Tenant verification widely ignored in metropolis
The residents and the police of the country's sprawling metropolis remain oblivious of implementing the know-your-tenant law making the city vulnerable to the movement of suspected terrorists.
The Sindh Information of Temporary Residents Act, 2015, requires that people should inform the local police station when taking in new tenants, officials told Express.
The verification of tenant for shop, house, apartment or room is mandatory under the Act, so as to keep check on the movement of terrorists. The same law was applied to the appointment of domestic workers, janitors, gardeners, and drivers.
However, despite the directives of the home ministry, police and the citizens alike committing criminal negligence in implementation of the Act which could cause great distress to hundreds of innocent citizens.
For a few months, this notification was implemented in most areas in which the police allegedly earned Rs2,000 per verification. The precinct officials charged Rs1,000 each from the landlord and the tenant for verification. This notification has since been trashed like any other and now there are only a few landlords who strictly follow this law whereas most estate agents, landlords, tenants, and even the police have stopped paying attention to this law.

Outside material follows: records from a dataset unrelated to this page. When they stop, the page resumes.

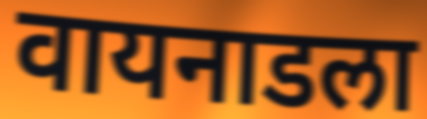
वायनाडला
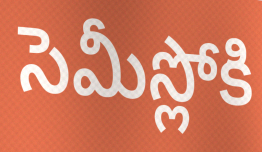
సెమీస్లోకి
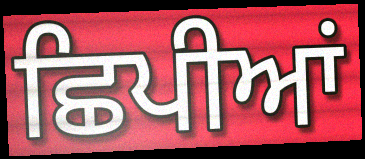
ਛਿਪੀਆਂ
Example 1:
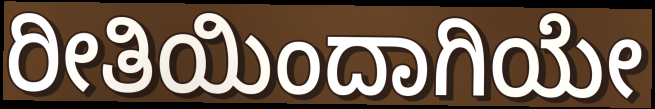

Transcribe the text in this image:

ರೀತಿಯಿಂದಾಗಿಯೇ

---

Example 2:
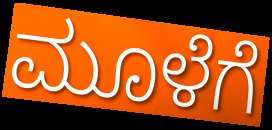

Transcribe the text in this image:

ಮೂಳೆಗೆ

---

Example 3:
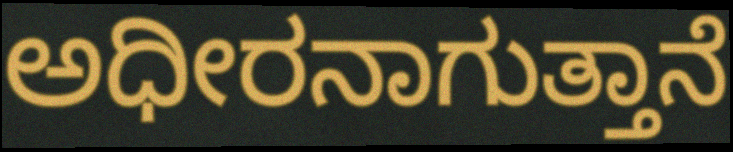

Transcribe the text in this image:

ಅಧೀರನಾಗುತ್ತಾನೆ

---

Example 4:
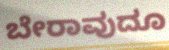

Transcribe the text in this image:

ಬೇರಾವುದೂ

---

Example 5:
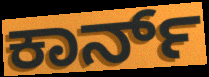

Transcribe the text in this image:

ಕಾರ್ನ್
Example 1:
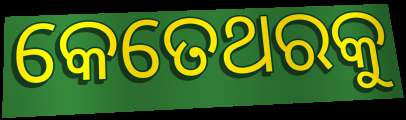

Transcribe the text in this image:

କେତେଥରକୁ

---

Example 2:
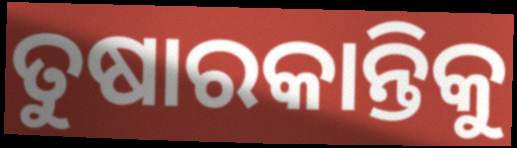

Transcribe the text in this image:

ତୁଷାରକାନ୍ତିକୁ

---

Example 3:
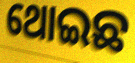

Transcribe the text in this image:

ଥୋଇଛ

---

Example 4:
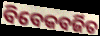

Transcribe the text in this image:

ବିବେକବର୍ଜିତ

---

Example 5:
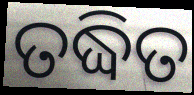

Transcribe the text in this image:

ତଦ୍ଧିତ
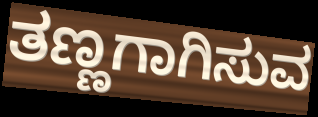
ತಣ್ಣಗಾಗಿಸುವ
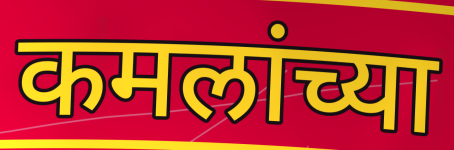
कमलांच्या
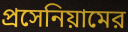
প্রসেনিয়ামের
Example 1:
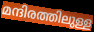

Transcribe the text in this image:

മന്ദിരത്തിലുള്ള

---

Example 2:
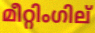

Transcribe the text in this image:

മീറ്റിംഗില്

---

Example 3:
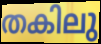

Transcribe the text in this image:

തകിലു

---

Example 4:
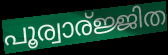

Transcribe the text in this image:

പൂര്വാര്ജ്ജിത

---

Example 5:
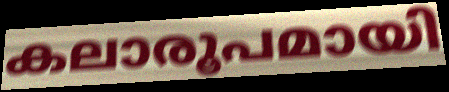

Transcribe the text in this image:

കലാരൂപമായി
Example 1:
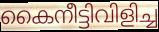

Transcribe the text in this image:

കൈനീട്ടിവിളിച്ച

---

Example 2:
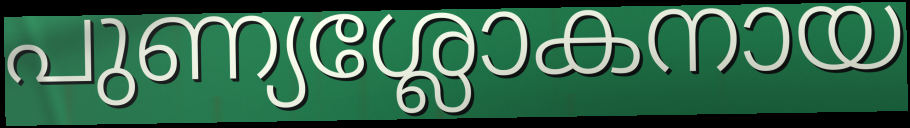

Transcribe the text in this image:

പുണ്യശ്ലോകനായ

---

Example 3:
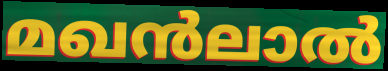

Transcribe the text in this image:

മഖൻലാൽ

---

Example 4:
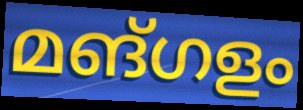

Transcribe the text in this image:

മങ്ഗളം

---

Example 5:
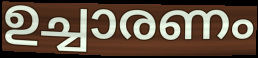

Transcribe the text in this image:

ഉച്ചാരണം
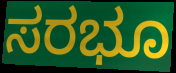
ಸರಭೂ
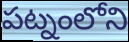
పట్నంలోని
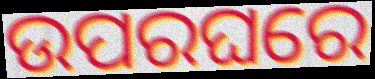
ଉପରଘରେ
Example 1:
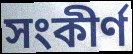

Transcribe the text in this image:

সংকীৰ্ণ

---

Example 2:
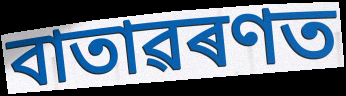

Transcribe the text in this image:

বাতাৱৰণত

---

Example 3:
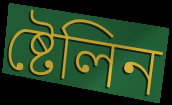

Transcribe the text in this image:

ষ্টেলিন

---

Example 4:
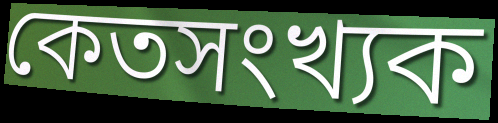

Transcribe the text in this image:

কেতসংখ্যক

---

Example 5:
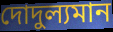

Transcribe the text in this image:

দোদুল্যমান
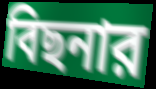
বিছনার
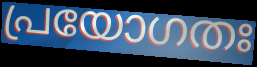
പ്രയോഗതഃ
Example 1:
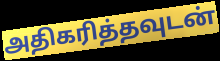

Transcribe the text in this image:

அதிகரித்தவுடன்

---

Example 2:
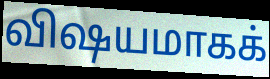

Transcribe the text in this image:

விஷயமாகக்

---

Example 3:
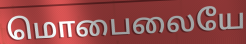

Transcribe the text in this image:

மொபைலையே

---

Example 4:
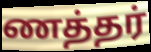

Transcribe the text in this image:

ணத்தர்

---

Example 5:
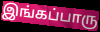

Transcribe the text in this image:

இங்கப்பாரு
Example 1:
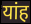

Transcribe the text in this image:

यांह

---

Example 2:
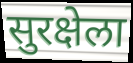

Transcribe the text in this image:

सुरक्षेला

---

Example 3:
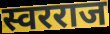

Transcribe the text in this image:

स्वरराज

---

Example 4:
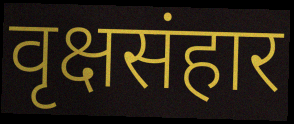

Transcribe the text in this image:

वृक्षसंहार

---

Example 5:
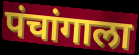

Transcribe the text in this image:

पंचांगाला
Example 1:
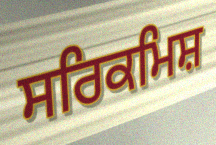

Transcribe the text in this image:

ਸਰਿਕਮਿਸ਼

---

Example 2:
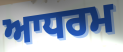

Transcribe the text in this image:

ਆਧਰਮ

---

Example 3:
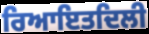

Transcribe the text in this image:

ਰਿਆਇਤਦਿਲੀ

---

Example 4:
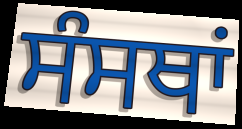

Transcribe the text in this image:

ਸੰਸਥਾਂ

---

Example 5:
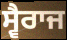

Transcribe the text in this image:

ਸ੍ਵੈਰਾਜ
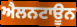
ਐਲਨਟਾਊਨ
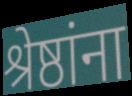
श्रेष्ठांना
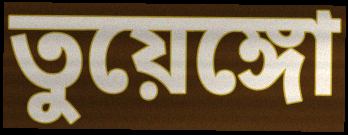
তুয়েঙ্গো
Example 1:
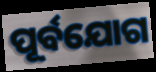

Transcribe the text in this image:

ପୂର୍ବଯୋଗ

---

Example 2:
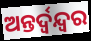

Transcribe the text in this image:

ଅନ୍ତର୍ଦ୍ୱନ୍ଦ୍ୱର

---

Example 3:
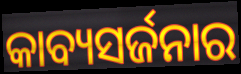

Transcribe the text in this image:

କାବ୍ୟସର୍ଜନାର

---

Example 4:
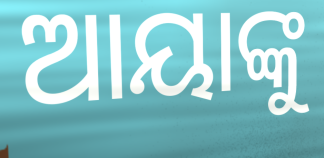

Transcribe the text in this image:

ଆୟାଙ୍କୁ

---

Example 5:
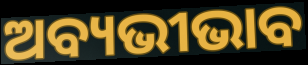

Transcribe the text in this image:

ଅବ୍ୟଭୀଭାବ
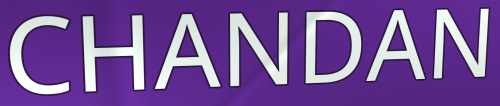
CHANDAN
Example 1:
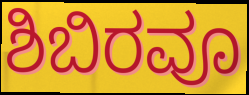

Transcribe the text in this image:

ಶಿಬಿರವೂ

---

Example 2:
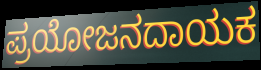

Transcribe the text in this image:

ಪ್ರಯೋಜನದಾಯಕ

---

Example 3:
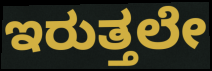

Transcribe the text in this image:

ಇರುತ್ತಲೇ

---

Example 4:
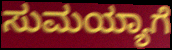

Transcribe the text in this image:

ಸುಮಯ್ಯಾಗೆ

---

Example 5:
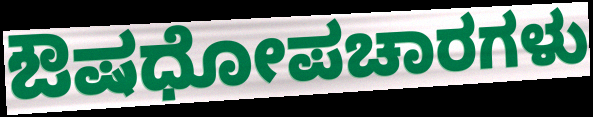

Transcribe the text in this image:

ಔಷಧೋಪಚಾರಗಳು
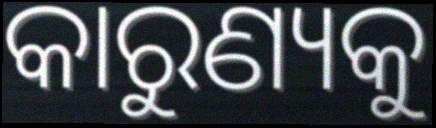
କାରୁଣ୍ୟକୁ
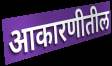
आकारणीतील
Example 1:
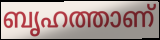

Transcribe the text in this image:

ബൃഹത്താണ്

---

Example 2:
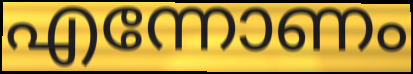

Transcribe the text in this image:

എന്നോണം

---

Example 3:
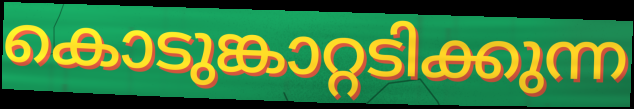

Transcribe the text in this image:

കൊടുങ്കാറ്റടിക്കുന്ന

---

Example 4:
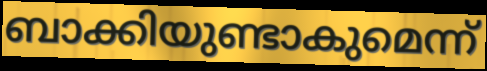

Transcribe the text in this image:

ബാക്കിയുണ്ടാകുമെന്ന്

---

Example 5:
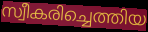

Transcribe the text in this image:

സ്വീകരിച്ചെത്തിയ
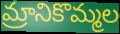
మ్రానికొమ్మల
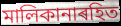
মালিকানাৰহিত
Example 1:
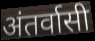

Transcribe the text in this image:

अंतर्वासी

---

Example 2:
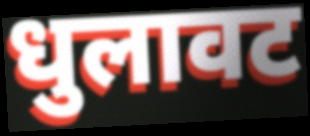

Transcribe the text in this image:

धुलावट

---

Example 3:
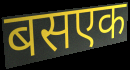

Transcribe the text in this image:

बसएक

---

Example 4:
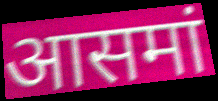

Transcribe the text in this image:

आसमां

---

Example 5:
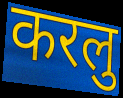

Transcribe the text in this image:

करलु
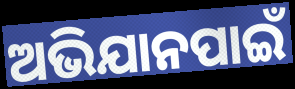
ଅଭିଯାନପାଇଁ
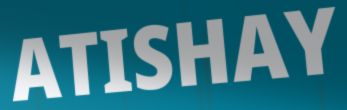
ATISHAY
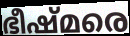
ഭീഷ്മരെ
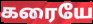
கரையே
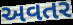
અવતર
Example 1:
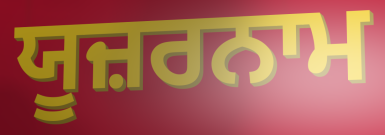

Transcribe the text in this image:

ਯੂਜ਼ਰਨਾਮ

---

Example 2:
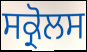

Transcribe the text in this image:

ਸਕ੍ਰੋਲਸ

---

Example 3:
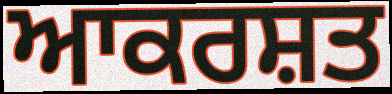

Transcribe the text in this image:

ਆਕਰਸ਼ਤ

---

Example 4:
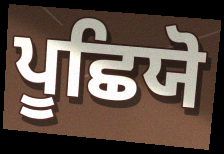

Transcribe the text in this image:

The Sindh government has also introduced an application for online verification for tenants and household help. Now that the incidents of terrorism in the country are on the rise again, law enforcement agencies and citizens should become active before any tragedy occurs.
As per police officials, millions of unidentified people have come and settled in most parts of Karachi in the last four years, but citizens are so preoccupied with economic problems that no one pays attention to whether there is a new tenant or landlord in their neighborhood and which city of Pakistan they belong to.
The police, already low on numbers and overloaded with security duties, are also not paying attention to these problems. There are hundreds of aliens who have made foothold in various markets by allegedly bribing the police.
Officials said that no one will raise an eyebrow if a stranger from any part of the country, or the neighbouring countries was driving an auto-rickshaw, or any other loading vehicle in the markets or any other places, no one is going to ask you where you came from, who you are and what's your source of income.
If this system and other such illegal activities are not immediately controlled or addressed, it will be difficult to stop the increasing incidents of street crime and robbery.
Published in The Express Tribune, March 8th, 2022.